◆ What you should do
From the first line to the last, print the records exactly.

◆ Saved entries
####
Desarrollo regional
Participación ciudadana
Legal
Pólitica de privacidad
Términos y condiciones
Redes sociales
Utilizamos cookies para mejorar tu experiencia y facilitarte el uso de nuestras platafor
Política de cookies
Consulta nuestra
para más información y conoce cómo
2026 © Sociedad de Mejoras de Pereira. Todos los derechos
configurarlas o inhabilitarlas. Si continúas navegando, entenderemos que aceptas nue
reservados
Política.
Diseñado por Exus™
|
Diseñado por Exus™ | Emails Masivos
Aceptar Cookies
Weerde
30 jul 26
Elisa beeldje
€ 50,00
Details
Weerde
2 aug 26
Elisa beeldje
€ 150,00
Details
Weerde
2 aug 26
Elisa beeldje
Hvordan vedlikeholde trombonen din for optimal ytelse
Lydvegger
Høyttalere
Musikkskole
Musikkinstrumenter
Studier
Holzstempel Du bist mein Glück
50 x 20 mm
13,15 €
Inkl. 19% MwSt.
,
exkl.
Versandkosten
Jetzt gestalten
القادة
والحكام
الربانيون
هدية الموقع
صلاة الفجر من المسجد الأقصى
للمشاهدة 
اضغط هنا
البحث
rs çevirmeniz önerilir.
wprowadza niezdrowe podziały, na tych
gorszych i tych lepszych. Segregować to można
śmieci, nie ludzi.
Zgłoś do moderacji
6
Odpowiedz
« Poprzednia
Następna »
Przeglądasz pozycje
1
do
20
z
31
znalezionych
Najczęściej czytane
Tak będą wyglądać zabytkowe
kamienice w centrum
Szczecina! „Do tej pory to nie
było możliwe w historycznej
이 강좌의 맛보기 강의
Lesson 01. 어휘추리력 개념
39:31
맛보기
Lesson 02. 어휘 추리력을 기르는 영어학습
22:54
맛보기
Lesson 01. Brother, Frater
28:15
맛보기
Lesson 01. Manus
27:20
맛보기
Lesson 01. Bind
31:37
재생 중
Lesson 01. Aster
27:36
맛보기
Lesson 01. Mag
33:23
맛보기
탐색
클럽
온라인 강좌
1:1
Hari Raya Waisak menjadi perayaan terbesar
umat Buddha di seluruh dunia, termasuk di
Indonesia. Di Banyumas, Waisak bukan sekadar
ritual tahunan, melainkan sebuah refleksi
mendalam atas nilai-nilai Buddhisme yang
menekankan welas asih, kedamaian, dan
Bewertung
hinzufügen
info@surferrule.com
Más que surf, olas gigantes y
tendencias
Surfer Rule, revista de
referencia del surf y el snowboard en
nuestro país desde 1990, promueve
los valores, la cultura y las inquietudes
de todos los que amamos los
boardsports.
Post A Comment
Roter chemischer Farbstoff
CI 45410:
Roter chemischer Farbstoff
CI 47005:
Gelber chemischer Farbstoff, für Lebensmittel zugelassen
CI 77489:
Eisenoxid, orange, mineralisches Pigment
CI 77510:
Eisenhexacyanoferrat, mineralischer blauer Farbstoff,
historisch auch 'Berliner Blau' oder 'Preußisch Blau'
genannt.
####
◆ Task solution
Desarrollo regional
Participación ciudadana
Legal
Pólitica de privacidad
Términos y condiciones
Redes sociales
Utilizamos cookies para mejorar tu experiencia y facilitarte el uso de nuestras platafor
Política de cookies
Consulta nuestra
para más información y conoce cómo
2026 © Sociedad de Mejoras de Pereira. Todos los derechos
configurarlas o inhabilitarlas. Si continúas navegando, entenderemos que aceptas nue
reservados
Política.
Diseñado por Exus™
|
Diseñado por Exus™ | Emails Masivos
Aceptar Cookies
Weerde
30 jul 26
Elisa beeldje
€ 50,00
Details
Weerde
2 aug 26
Elisa beeldje
€ 150,00
Details
Weerde
2 aug 26
Elisa beeldje
Hvordan vedlikeholde trombonen din for optimal ytelse
Lydvegger
Høyttalere
Musikkskole
Musikkinstrumenter
Studier
Holzstempel Du bist mein Glück
50 x 20 mm
13,15 €
Inkl. 19% MwSt.
,
exkl.
Versandkosten
Jetzt gestalten
القادة
والحكام
الربانيون
هدية الموقع
صلاة الفجر من المسجد الأقصى
للمشاهدة 
اضغط هنا
البحث
rs çevirmeniz önerilir.
wprowadza niezdrowe podziały, na tych
gorszych i tych lepszych. Segregować to można
śmieci, nie ludzi.
Zgłoś do moderacji
6
Odpowiedz
« Poprzednia
Następna »
Przeglądasz pozycje
1
do
20
z
31
znalezionych
Najczęściej czytane
Tak będą wyglądać zabytkowe
kamienice w centrum
Szczecina! „Do tej pory to nie
było możliwe w historycznej
이 강좌의 맛보기 강의
Lesson 01. 어휘추리력 개념
39:31
맛보기
Lesson 02. 어휘 추리력을 기르는 영어학습
22:54
맛보기
Lesson 01. Brother, Frater
28:15
맛보기
Lesson 01. Manus
27:20
맛보기
Lesson 01. Bind
31:37
재생 중
Lesson 01. Aster
27:36
맛보기
Lesson 01. Mag
33:23
맛보기
탐색
클럽
온라인 강좌
1:1
Hari Raya Waisak menjadi perayaan terbesar
umat Buddha di seluruh dunia, termasuk di
Indonesia. Di Banyumas, Waisak bukan sekadar
ritual tahunan, melainkan sebuah refleksi
mendalam atas nilai-nilai Buddhisme yang
menekankan welas asih, kedamaian, dan
Bewertung
hinzufügen
info@surferrule.com
Más que surf, olas gigantes y
tendencias
Surfer Rule, revista de
referencia del surf y el snowboard en
nuestro país desde 1990, promueve
los valores, la cultura y las inquietudes
de todos los que amamos los
boardsports.
Post A Comment
Roter chemischer Farbstoff
CI 45410:
Roter chemischer Farbstoff
CI 47005:
Gelber chemischer Farbstoff, für Lebensmittel zugelassen
CI 77489:
Eisenoxid, orange, mineralisches Pigment
CI 77510:
Eisenhexacyanoferrat, mineralischer blauer Farbstoff,
historisch auch 'Berliner Blau' oder 'Preußisch Blau'
genannt.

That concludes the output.